* [Document passage]

Eight centuries after Moses led the Children of Israel from Egypt, a Jewish community thrived on Elephantine Island, a small isle on the Nile in Southern Egypt near the present-day Aswan.
Archaeologists date the origin of the Elephantine community to the dispersion and exile of the Jews from ancient Israel following the destruction of the First Temple in 586 BCE.
Almost everything we know about this interesting chapter of Jewish exilic life comes from the discovery by American Egyptologist Charles Edwin Wilbour in 1893 of a large collection of scrolls, known as the Elephantine papyri, dating back to antiquity. (Eight of these papyri and many related artifacts were on view in 2004 at the Skirball Cultural Centre of Los Angeles in a major exhibition titled “Jewish Life in Ancient Egypt: A Family Archive from the Nile Valley.”)
Five hundred years older than the Dead Sea Scrolls, the papyri provide historical information about marriage, labour conditions, real estate, religion and burial among the Jews of Elephantine in the 5th century BCE. They are a fascinating reflection of the Biblical accounts given in II Kings and Jeremiah that Jews returned to Egypt after the destruction of Solomon’s Temple.

* [Excerpted records]
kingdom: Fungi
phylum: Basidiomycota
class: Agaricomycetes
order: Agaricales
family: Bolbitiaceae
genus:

* [Exercise requirements]
1. From the passage on the Elephantine community, extract the stretch from "Almost everything we" through "of Solomon’s Temple." word for word.
2. Render this sentence from the passage on the Elephantine community into Spanish: "Archaeologists date the origin of the Elephantine community to the dispersion and exile of the Jews from ancient Israel following the destruction of the First Temple in 586 BCE."
3. Carry on the passage on the Elephantine community from its last sentence.
The entries can be set aside; nothing here depends on them.

* [Answers for the exercise]
1.
Almost everything we know about this interesting chapter of Jewish exilic life comes from the discovery by American Egyptologist Charles Edwin Wilbour in 1893 of a large collection of scrolls, known as the Elephantine papyri, dating back to antiquity. (Eight of these papyri and many related artifacts were on view in 2004 at the Skirball Cultural Centre of Los Angeles in a major exhibition titled “Jewish Life in Ancient Egypt: A Family Archive from the Nile Valley.”)
Five hundred years older than the Dead Sea Scrolls, the papyri provide historical information about marriage, labour conditions, real estate, religion and burial among the Jews of Elephantine in the 5th century BCE. They are a fascinating reflection of the Biblical accounts given in II Kings and Jeremiah that Jews returned to Egypt after the destruction of Solomon’s Temple.

2. Los arqueólogos sitúan el origen de la comunidad de Elefantina en la dispersión y el exilio de los judíos del antiguo Israel tras la destrucción del Primer Templo en el 586 a. C.

3.
Having seen the Jerusalem Temple destroyed, the Elephantine Jews built a new Temple in which they burned incense, performed animal sacrifice, and worshipped the God of Abraham. As the papyri indicates, the Jews of Elephantine observed the Sabbath and the Feast of Matzah (Passover) like their modern counterparts. However, they also worshipped secondary gods and borrowed many sacred rituals from their Egyptian and Persian neighbours, with whom they lived in multicultural harmony.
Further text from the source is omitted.